Pour lever toutes ces difficultés et permettre une mise en application de la loi, le ministre a convoqué les parties prenantes, notamment les services des douanes, ceux du ministère de l’Environnement et aussi du Commerce intérieur, des acteurs de l’industrie de la plasturgie, des vendeurs de plastiques ainsi que la police et la gendarmerie. Une occasion saisie par le conseiller technique du ministre de l’Environnement pour présenter le projet de décret d’application qui accompagne la mise en application de la loi. Mais là aussi, les choses ne sont pas simples. Puisque les responsables du commerce ont soulevé beaucoup d’insuffisances. Pour Ibrahima Sarr, chef de la Division de la métrologie à la direction du Commerce intérieur, le projet de décret passe sous silence beaucoup de points essentiels pour son application. Il donne l’exemple des laboratoires qui, selon lui, doivent être agréés. «Le décret ne dit pas l’autorité qui va se charger d’agréer ces laboratoires. Aussi, les procédures d’agrément ne sont pas évoquées dans le document présenté», relève-t-il. Le chef de la Division de la métrologie attire l’attention du ministre de l’Environnement sur les tarifs des laboratoires qui doivent être homologués puis­que, indique-t-il, notre pays dispose de trois régimes juridiques de prix. Autre insuffisance, le décret n’évoque pas le sort des lots non conformes à la réglementation. «On ne sait pas s’il s’agit de la saisie, la confiscation ou la destruction. Ce sont là autant de questions qui nous interpellent et qui peuvent plomber l’action des services du contrôle pour lequel nous de­vons avoir des solutions», souligne-t-il.

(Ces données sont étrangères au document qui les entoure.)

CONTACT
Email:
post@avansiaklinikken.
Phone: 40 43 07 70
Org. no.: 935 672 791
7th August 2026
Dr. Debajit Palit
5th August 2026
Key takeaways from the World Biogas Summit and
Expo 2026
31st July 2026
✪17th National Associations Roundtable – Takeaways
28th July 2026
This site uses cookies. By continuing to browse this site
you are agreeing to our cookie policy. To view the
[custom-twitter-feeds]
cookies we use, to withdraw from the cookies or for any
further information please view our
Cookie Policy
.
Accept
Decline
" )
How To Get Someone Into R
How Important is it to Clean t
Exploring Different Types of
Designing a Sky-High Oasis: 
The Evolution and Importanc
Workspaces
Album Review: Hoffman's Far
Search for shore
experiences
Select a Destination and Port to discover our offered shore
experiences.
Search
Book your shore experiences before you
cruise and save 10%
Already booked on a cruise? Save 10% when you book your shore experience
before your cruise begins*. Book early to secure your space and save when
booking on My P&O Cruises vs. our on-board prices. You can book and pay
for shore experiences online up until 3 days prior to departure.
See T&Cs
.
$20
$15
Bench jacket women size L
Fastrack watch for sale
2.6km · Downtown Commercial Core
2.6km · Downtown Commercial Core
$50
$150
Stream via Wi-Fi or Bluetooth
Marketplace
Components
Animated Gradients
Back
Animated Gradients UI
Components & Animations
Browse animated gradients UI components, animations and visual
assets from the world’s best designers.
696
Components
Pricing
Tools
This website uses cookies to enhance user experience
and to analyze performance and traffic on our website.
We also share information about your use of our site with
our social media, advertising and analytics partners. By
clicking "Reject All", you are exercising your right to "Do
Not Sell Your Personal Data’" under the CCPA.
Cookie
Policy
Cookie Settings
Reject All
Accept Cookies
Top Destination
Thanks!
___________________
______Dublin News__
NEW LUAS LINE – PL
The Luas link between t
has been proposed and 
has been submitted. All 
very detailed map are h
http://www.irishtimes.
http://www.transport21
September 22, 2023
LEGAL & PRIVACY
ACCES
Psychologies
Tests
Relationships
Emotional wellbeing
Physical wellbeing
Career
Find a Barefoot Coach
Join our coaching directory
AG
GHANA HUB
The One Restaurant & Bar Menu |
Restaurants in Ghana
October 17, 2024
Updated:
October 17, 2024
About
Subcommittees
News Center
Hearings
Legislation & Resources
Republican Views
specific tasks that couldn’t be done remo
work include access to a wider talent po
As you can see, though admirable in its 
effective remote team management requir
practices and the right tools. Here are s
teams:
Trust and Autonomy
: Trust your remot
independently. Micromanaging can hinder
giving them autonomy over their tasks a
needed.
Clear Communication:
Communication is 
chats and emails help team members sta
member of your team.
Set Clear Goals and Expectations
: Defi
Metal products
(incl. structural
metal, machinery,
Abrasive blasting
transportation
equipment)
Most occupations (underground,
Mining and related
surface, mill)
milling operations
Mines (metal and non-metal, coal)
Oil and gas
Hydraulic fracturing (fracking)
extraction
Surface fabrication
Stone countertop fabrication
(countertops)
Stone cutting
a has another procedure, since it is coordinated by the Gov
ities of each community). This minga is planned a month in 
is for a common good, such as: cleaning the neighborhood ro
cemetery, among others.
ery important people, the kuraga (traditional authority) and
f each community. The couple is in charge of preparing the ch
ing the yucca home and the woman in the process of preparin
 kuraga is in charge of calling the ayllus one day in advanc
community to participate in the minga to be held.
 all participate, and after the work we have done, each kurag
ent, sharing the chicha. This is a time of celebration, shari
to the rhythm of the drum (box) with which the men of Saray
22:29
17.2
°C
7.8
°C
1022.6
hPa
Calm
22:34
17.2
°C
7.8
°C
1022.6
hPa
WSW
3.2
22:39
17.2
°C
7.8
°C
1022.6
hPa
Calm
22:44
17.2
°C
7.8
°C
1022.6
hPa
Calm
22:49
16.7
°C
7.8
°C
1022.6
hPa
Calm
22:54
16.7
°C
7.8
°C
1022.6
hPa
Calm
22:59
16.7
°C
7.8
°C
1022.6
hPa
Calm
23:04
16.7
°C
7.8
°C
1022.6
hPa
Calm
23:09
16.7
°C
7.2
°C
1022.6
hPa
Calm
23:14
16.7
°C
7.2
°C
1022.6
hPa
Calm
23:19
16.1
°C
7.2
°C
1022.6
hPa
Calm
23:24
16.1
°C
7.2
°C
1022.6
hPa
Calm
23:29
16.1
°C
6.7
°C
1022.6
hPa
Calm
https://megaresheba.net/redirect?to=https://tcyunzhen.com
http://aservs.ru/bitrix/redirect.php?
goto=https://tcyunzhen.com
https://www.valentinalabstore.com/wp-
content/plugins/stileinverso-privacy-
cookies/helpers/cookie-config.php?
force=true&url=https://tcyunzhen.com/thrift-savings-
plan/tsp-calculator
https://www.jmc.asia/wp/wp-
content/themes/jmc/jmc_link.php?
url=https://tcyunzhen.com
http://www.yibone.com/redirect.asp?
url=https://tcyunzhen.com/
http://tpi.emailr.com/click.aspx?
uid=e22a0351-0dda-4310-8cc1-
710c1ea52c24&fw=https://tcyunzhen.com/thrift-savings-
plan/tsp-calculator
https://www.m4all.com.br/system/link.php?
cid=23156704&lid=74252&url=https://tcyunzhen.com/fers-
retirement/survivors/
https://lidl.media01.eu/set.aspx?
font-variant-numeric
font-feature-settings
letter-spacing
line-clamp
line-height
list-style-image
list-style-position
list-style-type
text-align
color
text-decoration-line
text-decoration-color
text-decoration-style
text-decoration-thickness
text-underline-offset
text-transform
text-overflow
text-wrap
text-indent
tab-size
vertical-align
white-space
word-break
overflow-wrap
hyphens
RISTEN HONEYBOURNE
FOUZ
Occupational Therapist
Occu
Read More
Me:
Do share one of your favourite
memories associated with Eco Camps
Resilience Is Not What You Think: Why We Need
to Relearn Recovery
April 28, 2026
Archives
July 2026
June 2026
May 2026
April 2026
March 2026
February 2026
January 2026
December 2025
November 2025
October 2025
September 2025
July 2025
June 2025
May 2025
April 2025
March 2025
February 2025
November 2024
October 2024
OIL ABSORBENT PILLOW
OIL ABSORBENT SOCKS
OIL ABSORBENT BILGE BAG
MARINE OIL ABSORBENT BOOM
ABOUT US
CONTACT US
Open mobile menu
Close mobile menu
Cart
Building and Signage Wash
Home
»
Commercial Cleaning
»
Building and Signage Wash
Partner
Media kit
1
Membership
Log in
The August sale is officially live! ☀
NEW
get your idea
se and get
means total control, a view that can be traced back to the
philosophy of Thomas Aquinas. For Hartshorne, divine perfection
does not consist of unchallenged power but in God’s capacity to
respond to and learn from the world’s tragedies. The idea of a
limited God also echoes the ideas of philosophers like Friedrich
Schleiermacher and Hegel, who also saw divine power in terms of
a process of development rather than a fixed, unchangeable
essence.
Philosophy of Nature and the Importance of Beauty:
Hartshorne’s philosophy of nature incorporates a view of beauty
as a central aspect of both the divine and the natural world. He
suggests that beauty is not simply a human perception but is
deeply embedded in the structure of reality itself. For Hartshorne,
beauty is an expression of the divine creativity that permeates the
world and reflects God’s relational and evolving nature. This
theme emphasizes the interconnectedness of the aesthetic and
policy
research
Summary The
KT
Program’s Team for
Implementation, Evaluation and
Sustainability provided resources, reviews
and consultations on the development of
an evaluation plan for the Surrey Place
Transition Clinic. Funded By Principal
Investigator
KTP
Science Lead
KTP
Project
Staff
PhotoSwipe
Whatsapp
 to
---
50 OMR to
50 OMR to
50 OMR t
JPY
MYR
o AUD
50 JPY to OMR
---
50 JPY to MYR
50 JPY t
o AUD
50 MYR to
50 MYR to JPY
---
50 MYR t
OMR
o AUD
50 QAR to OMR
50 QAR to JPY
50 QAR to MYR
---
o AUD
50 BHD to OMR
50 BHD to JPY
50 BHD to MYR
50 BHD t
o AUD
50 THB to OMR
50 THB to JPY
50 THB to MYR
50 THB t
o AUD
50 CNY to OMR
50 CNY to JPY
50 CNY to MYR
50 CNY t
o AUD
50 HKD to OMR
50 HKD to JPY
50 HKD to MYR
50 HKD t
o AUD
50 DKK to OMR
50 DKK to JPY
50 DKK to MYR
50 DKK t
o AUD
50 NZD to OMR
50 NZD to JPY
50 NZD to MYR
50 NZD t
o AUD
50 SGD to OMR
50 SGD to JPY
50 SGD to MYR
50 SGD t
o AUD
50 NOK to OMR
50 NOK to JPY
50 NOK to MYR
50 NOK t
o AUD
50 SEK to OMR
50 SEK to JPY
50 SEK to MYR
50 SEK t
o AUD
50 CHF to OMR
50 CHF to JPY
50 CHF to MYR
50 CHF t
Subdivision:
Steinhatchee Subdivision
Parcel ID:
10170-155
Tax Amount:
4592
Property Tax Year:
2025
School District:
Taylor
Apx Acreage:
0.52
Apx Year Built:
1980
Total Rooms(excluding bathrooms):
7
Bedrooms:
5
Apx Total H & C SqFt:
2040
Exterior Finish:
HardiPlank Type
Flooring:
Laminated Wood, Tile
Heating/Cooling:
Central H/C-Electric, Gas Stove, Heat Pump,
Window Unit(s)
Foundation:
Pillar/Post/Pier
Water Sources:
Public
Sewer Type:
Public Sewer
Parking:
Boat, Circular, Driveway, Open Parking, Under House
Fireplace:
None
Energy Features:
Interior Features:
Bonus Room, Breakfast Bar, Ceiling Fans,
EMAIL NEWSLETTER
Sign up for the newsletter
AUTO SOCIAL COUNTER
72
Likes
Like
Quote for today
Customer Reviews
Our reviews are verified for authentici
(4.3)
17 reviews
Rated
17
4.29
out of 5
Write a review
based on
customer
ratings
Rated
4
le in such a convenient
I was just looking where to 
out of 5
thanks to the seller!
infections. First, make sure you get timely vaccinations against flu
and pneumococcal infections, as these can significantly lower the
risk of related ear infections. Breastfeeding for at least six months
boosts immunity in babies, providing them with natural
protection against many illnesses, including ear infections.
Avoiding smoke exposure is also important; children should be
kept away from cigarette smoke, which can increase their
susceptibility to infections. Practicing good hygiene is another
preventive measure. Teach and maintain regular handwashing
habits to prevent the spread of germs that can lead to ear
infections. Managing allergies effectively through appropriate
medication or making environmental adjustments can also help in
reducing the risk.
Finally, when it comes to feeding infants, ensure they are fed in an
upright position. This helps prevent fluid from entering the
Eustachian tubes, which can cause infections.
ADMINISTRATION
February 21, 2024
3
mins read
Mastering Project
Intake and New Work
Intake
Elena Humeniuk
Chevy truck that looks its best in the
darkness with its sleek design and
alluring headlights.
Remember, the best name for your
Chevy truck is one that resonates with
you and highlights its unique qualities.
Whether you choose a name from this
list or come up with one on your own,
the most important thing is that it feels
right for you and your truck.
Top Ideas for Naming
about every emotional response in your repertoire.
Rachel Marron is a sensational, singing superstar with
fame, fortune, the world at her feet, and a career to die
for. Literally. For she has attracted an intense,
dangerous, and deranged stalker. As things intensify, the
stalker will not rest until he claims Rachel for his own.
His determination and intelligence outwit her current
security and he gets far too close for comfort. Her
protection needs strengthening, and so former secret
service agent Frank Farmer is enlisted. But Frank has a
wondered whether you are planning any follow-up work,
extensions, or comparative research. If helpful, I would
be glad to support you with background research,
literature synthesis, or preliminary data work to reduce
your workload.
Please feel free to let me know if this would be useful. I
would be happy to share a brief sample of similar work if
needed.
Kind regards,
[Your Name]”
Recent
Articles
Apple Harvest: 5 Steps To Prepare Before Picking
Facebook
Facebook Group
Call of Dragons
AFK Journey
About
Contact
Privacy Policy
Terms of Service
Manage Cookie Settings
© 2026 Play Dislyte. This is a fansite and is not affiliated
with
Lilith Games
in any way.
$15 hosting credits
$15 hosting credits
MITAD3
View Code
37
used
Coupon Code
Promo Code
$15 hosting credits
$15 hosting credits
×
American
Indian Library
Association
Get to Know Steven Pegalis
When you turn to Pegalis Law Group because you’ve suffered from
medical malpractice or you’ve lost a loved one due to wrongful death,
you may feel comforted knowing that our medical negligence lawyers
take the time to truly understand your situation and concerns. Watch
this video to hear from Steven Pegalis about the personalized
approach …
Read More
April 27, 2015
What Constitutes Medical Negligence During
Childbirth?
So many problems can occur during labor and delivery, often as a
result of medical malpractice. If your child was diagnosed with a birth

Le ministre Abdoulaye Bibi Baldé, écoutant les suggestions et critiques, promet de partager le projet de décret qui n’est pas encore adopté. Il souligne aussi que les prochaines rencontres permettront aux membres du comité d’apporter des correctifs afin que la loi puisse être appliquée pour le bien de tous. En attendant, il a distribué 12 micromètres aux services des douanes et du Commerce intérieur pour vérifier le respect de la micronisation.